Menon has returned from New Delhi after consultations with the leadership of the new government.

Kasuri received the high commissioner at the Foreign Office as a goodwill gesture and to re-emphasize Pakistan's commitment to the peace process.

Kasuri told Menon that he welcomed the telephone calls from Indian foreign minister in which he had spoken very warmly and optimistically about the future of Indo-Pakistan relations.

Kasuri said he was greatly encouraged by the assurances of Indian Foreign Minister K. Natwar Singh in which Singh reiterated not only his commitment to the on-going peace process but his statement that Indian Congress government will go further than thelast government in promoting the peace process with Pakistan.

Kasuri said that President Pervez Musharraf and Prime Minister Mir Zafarullah Khan Jamali were committed to the peace process and he was happy to note the positive statements of Indian Prime Minister Manmohan Singh and Sonia Gandhi.

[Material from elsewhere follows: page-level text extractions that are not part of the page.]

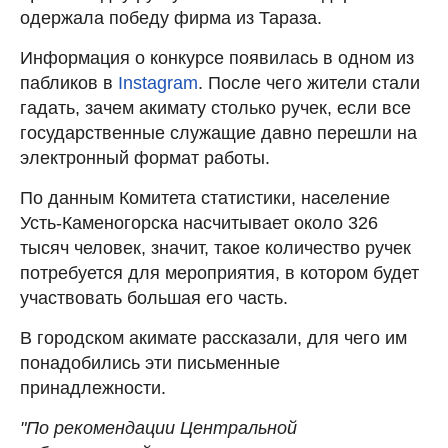
одержала победу фирма из Тараза.
Информация о конкурсе появилась в одном из
пабликов в
Instagram
. После чего жители стали
гадать, зачем акимату столько ручек, если все
государственные служащие давно перешли на
электронный формат работы.
По данным Комитета статистики, население
Усть-Каменогорска насчитывает около 326
тысяч человек, значит, такое количество ручек
потребуется для мероприятия, в котором будет
участвовать большая его часть.
В городском акимате рассказали, для чего им
понадобились эти письменные
принадлежности.
"По рекомендации Центральной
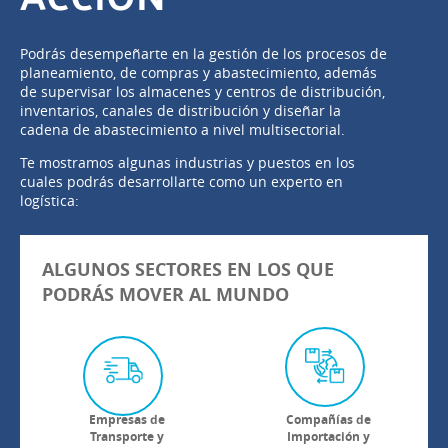
Podrás desempeñarte en la gestión de los procesos de
planeamiento, de compras y abastecimiento, además
de supervisar los almacenes y centros de distribución,
inventarios, canales de distribución y diseñar la
cadena de abastecimiento a nivel multisectorial.
Te mostramos algunas industrias y puestos en los
cuales podrás desarrollarte como un experto en
logística:
ALGUNOS SECTORES EN LOS QUE
PODRÁS MOVER AL MUNDO
Empresas de
Compañías de
Transporte y
Importación y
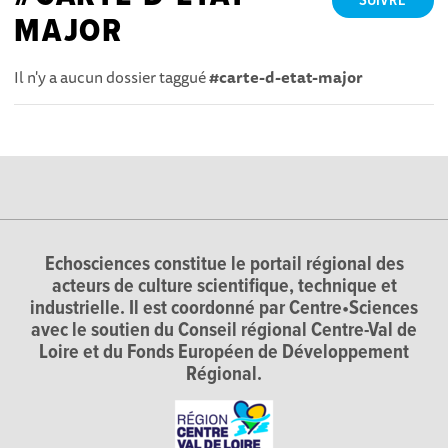
SUIVRE
MAJOR
Il n'y a aucun dossier taggué
#carte-d-etat-major
Echosciences constitue le portail régional des
acteurs de culture scientifique, technique et
industrielle. Il est coordonné par Centre•Sciences
avec le soutien du Conseil régional Centre-Val de
Loire et du Fonds Européen de Développement
Régional.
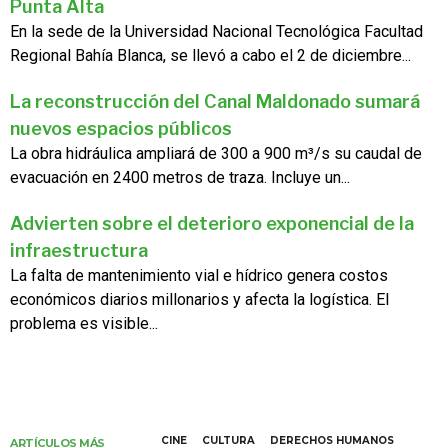
Punta Alta
En la sede de la Universidad Nacional Tecnológica Facultad
Regional Bahía Blanca, se llevó a cabo el 2 de diciembre...
La reconstrucción del Canal Maldonado sumará
nuevos espacios públicos
La obra hidráulica ampliará de 300 a 900 m³/s su caudal de
evacuación en 2400 metros de traza. Incluye un...
Advierten sobre el deterioro exponencial de la
infraestructura
La falta de mantenimiento vial e hídrico genera costos
económicos diarios millonarios y afecta la logística. El
problema es visible...
CINE
CULTURA
DERECHOS HUMANOS
ARTÍCULOS MÁS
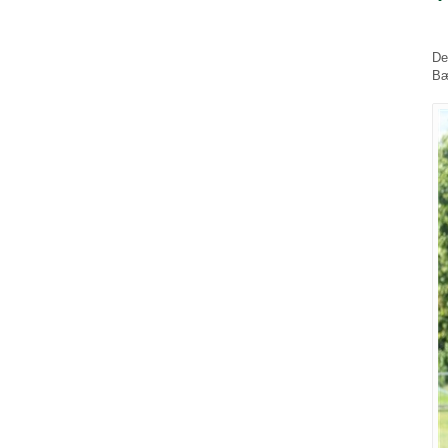
De
Bæ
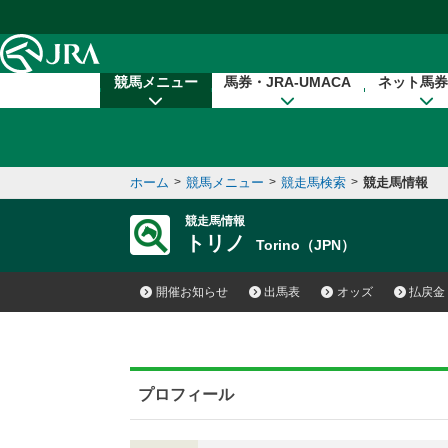
本文へ移動する
競馬メニュー
馬券・JRA-UMACA
ネット馬券
ホーム
>
競馬メニュー
>
競走馬検索
>
競走馬情報
競走馬情報
トリノ
Torino（JPN）
開催お知らせ
出馬表
オッズ
払戻金
プロフィール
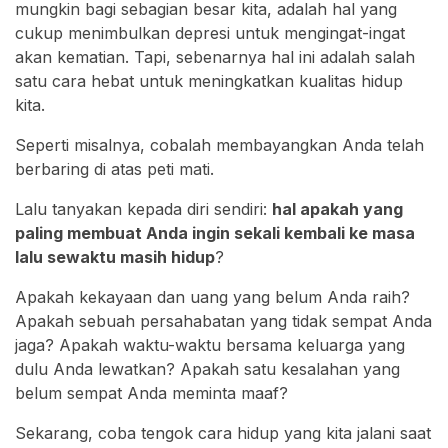
mungkin bagi sebagian besar kita, adalah hal yang
cukup menimbulkan depresi untuk mengingat-ingat
akan kematian. Tapi, sebenarnya hal ini adalah salah
satu cara hebat untuk meningkatkan kualitas hidup
kita.
Seperti misalnya, cobalah membayangkan Anda telah
berbaring di atas peti mati.
Lalu tanyakan kepada diri sendiri:
hal apakah yang
paling membuat Anda ingin sekali kembali ke masa
lalu sewaktu masih hidup
?
Apakah kekayaan dan uang yang belum Anda raih?
Apakah sebuah persahabatan yang tidak sempat Anda
jaga? Apakah waktu-waktu bersama keluarga yang
dulu Anda lewatkan? Apakah satu kesalahan yang
belum sempat Anda meminta maaf?
Sekarang, coba tengok cara hidup yang kita jalani saat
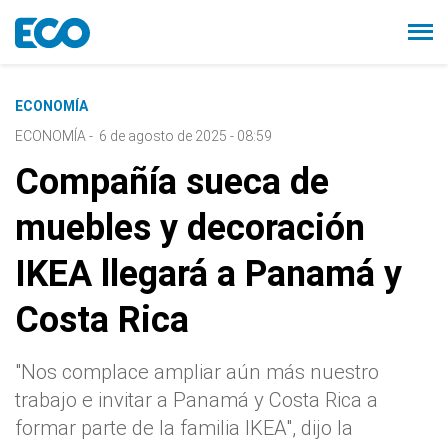
ECONOMÍA
ECONOMÍA
-
6 de agosto de 2025 - 08:59
Compañía sueca de
muebles y decoración
IKEA llegará a Panamá y
Costa Rica
"Nos complace ampliar aún más nuestro
trabajo e invitar a Panamá y Costa Rica a
formar parte de la familia IKEA", dijo la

Kasuri welcomed the statement by Indian Foreign Minister KanwarNatwar Singh in which he had said that India would agree to the setting up of Iran-Pakistan-India Gas Pipeline Project, if Pakistan were to give international guarantees for its security.

He said Pakistan would be glad to give the required guarantees and added that the two sides could meet soon to work out the modalities in this regard.

The project, Kasuri said, would have a positive impact on the efforts of the two governments to promote economic development in their respective countries.

The Pakistani foreign minister told Menon that he was looking forward to meeting his Indian counterpart K. Natwar Singh and receiving him in Islamabad during a meeting of the Council of Ministers of the South Asian Association for Regional Cooperation (SAARC) on July 20-21.